Las. La coalition présidentielle ne parvient à décrocher que la majorité relative avec 246 députés Renaissance, Horizons et Modem, très loin des résultats de 2017 avec 308 élus sous les seules couleurs du président.
Pire encore: des piliers historiques, pivots du dispositif présidentiel, sont défaits, à l’image de Christophe Castaner et Richard Ferrand, tout comme plusieurs de ses ministres.

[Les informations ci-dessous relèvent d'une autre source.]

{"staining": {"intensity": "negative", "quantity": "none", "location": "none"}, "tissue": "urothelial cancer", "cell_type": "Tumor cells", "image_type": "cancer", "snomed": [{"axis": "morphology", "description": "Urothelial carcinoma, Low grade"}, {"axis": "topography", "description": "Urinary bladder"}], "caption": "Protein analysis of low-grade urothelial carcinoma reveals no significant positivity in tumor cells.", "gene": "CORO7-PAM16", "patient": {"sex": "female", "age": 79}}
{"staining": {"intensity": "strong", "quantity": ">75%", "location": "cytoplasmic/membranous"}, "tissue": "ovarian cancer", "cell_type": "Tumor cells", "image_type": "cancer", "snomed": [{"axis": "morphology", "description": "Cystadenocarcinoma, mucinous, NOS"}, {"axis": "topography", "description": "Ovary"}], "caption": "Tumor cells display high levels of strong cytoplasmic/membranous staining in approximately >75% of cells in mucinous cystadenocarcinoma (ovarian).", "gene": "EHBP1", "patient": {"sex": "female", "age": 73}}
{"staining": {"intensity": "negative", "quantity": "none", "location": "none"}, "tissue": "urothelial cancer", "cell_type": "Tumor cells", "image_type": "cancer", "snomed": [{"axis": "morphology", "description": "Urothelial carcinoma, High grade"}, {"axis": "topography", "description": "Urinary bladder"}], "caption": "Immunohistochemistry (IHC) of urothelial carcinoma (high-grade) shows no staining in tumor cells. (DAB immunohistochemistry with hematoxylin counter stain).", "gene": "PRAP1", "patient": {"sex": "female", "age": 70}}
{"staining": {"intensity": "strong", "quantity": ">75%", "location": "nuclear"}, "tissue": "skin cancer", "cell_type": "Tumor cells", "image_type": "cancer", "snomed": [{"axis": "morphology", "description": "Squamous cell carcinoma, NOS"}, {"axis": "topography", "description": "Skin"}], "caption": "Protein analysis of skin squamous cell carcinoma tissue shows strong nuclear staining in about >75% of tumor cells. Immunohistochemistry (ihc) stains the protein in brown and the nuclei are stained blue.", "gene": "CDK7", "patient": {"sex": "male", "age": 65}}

Le Rassemblement national parvient de son côté à faire entrer 89 députés tandis que l’union de la gauche avec la Nupes compte désormais 131 élus à l’Assemblée.
Une communication jugée désastreuse
« On avait de l’or entre les mains avec Marine Le Pen qui avait baissé les bras avant même de se battre et Jean-Luc Mélenchon qui est un repoussoir pour les électeurs modérés. On a tout gâché, on n’a pas pris le temps de se battre », se lamente alors une conseillère ministérielle.
Sur le banc des accusés pour justifier cette stratégie ratée, l’absence d’un conseiller communication aux côtés du chef de l’État. Le fidèle Clément Léonarduzzi a quitté le navire quelques jours après le second tour de la présidentielle et le poste a été laissé vacant dans un moment crucial (sa successeure Quitterie Lemasson a été finalement nommée samedi 30 juillet, NDLR).
La fatigue pèse également lourd dans la balance, entre campagne présidentielle, guerre en Ukraine et présidence tournante de l’Union européenne, donnant le sentiment d’un président « usé », « qui n’a plus envie ».
« Une nouvelle méthode » pour reprendre la main
Contraint de faire avec la nouvelle donne politique, Emmanuel Macron veut cependant reprendre la main et promet de lancer « une nouvelle méthode » pour « coconstruire » les projets de loi, au-delà des étiquettes partisanes. Dans son viseur, les députés LR, vus désormais comme des faiseurs de majorité à l’Assemblée nationale.
Soucieux de se mettre en scène, le président multiplie les consultations tous azimuts avec les chefs de partis. Malgré tous ses efforts pour débaucher des figures de la droite, il ne parvient à faire entrer dans son gouvernement que des élus en rupture de banc avec leur parti comme Christophe Béchu et Caroline Cayeux.
Mais cahin-caha, l’exécutif parvient, malgré plusieurs déconvenues, à faire adopter trois projets de loi à l’Assemblée nationale: Covid-19, pouvoir d’achat, projet de loi de finances rectificatives. De quoi laisser augurer des jours meilleurs sur les bancs de l’exécutif.
Une rentrée sous haute tension
« Il a mis du temps à digérer la nouvelle situation qui est assez inédite et loin de sa façon d’exercer le pouvoir mais on voit qu’on y arrive maintenant et qu’on a compris comment faire », avance, optimiste, un conseiller ministériel.
L’automne aura valeur de test, avec le projet de finances 2023. Hautement technique, le budget du pays est également très politique et montrera si la méthode des concessions du président vis-à-vis des LR paie.
L’exécutif espère également que les Français apprécient les gestes du gouvernement pour le pouvoir d’achat dans les prochaines semaines et les mettent au crédit du président.
Pour se donner du baume au cœur après des mois de flottement, un sondage a probablement remonté le moral d’Emmanuel Macron: sa popularité a gagné 4 points au mois de juillet d’après un sondage BVA pour RTL, après avoir sévèrement devissé en juin.